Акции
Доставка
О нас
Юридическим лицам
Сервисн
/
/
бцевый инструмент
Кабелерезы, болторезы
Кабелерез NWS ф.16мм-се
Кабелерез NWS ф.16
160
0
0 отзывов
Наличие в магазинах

■ EXERCISE ■
Reproduce each of the rows above word for word, keeping their original order and line breaks.

■ REPLY ■
Акции
Доставка
О нас
Юридическим лицам
Сервисн
/
/
бцевый инструмент
Кабелерезы, болторезы
Кабелерез NWS ф.16мм-се
Кабелерез NWS ф.16
160
0
0 отзывов
Наличие в магазинах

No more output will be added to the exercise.